The issue is how easily these services can be closed, not how long they last, in fact if they last longer it's worse for the users involved if they are suddenly shut down. Now free services for life doesn't seem like such a good deal, because the terms are that they owe you nothing and life may equal 2 months, 1 year or 10, it's impossible to know.

I didn't use Reader or participate in the Reader drama and feel it's a bit over-egged, but there is certainly a reputational cost to closing mainstream services or modifying them without consulting those who use them as Apple, FB, MS, Google, Twitter et al do regularly. This doesn't really apply if you have 10 users, but if you have 10 million and an ecosystem it can become important.

Building on top of these platforms like FB or G+ is in my opinion very risk for other businesses, so depending on something like helpouts is a huge risk for the people who might use it to actually sell/provide services and build a reputation, but very little short-term risk for Google.

1 comments

>Building on top of these platforms [...]

Relying on an other business (platform, as a customer, [...]) for more than 25% (33, 50 your call)of your revenue is risky no matter the industry.

Relying a 100% is stupid.

Relying... 100% is stupid.

And yet this is what FaceBook, Twitter, Google, Apple and many other web and OS corporations are encouraging people to do - build on top of their platform (be that FB apps, Twitter API, iOS/Android apps or web apps relying on a single-signon).
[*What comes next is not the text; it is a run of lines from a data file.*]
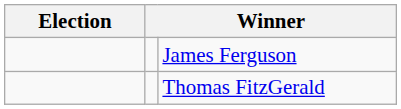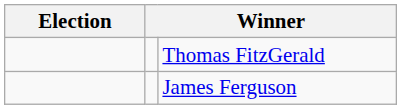rows swapped: James Ferguson <-> Thomas FitzGerald
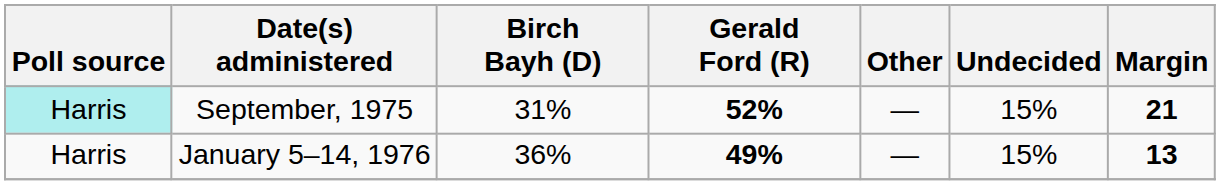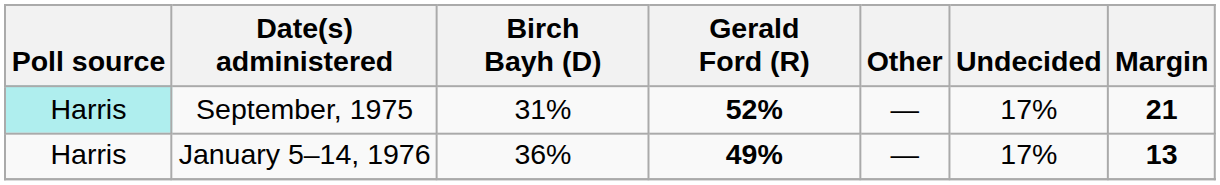September, 1975 | Undecided: 15% -> 17%
January 5–14, 1976 | Undecided: 15% -> 17%
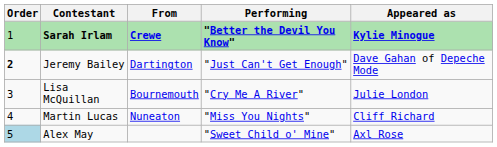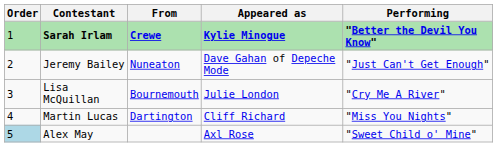columns swapped: Appeared as <-> Performing
Jeremy Bailey | Order: bold -> normal
Jeremy Bailey | From: Dartington -> Nuneaton
Martin Lucas | From: Nuneaton -> Dartington
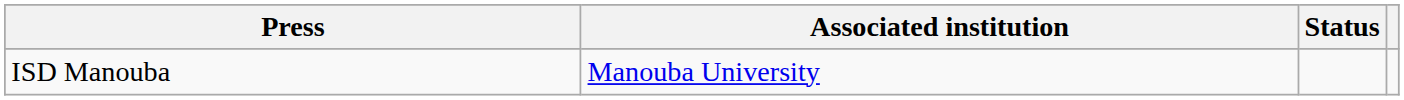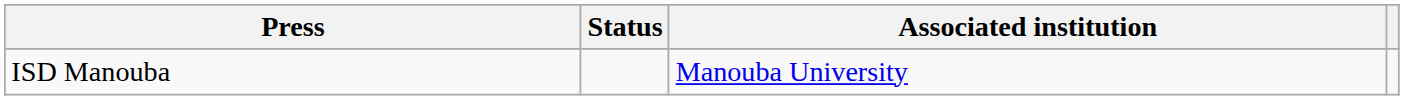columns swapped: Associated institution <-> Status
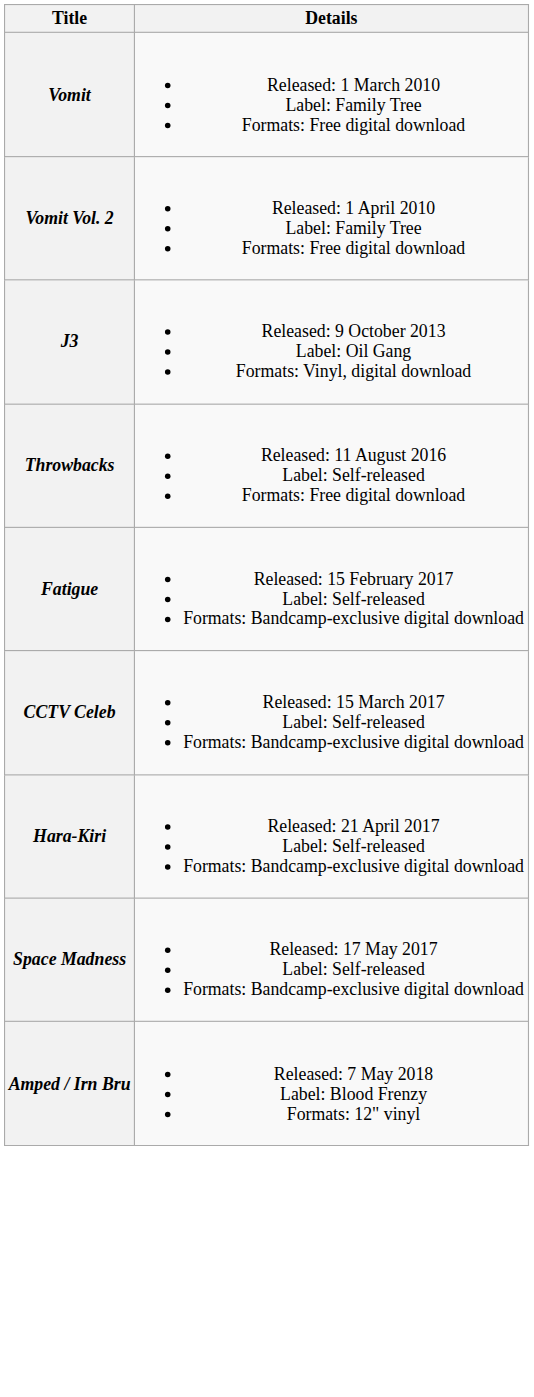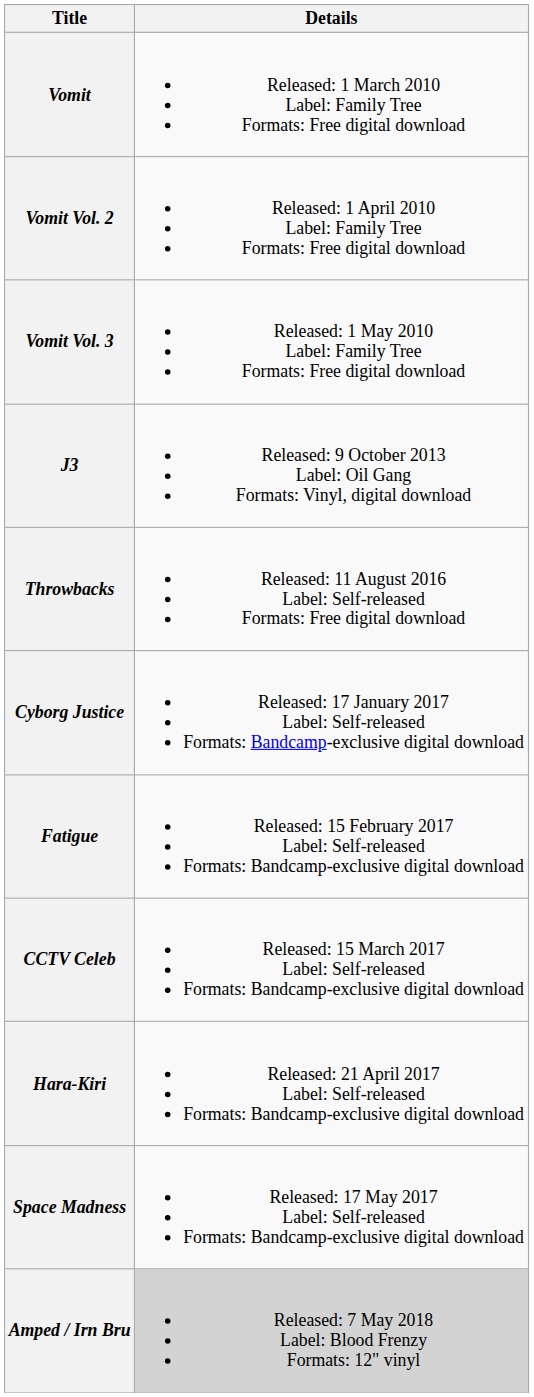+ row: Vomit Vol. 3 | Released: 1 May 2010 Label: Family Tree Formats: Free digital download
+ row: Cyborg Justice | Released: 17 January 2017 Label: Self-released Formats: Bandcamp-exclusive digital download
Amped / Irn Bru | Details: no background -> lightgrey background
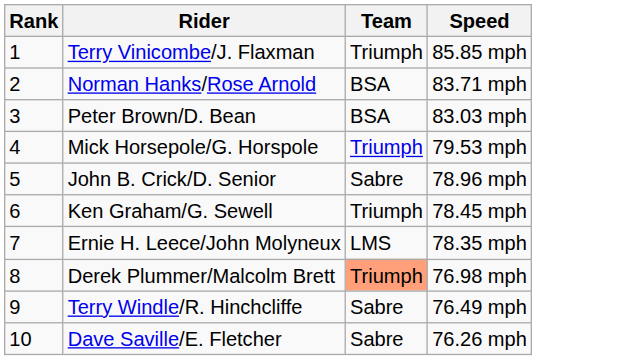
They all want to own the platform which everyone builds and consumes on, and turn everyone else into sharecroppers.

With this particular service, it might be really great for connecting people to provide each other services, but as it also relies on Google+ (which, for example, people have been arbitrarily shut out of), and is provided by Google of Reader infame, is it worth an investment of time or resources? Perhaps as an adjunct to other services, but I'd be wary of depending on it in any meaningful way, as you say.

That may sound like common sense, but see the examples given above of platforms which try to push both consumers and developers into reliance on one tech company for essential parts of their online identity (professional and personal).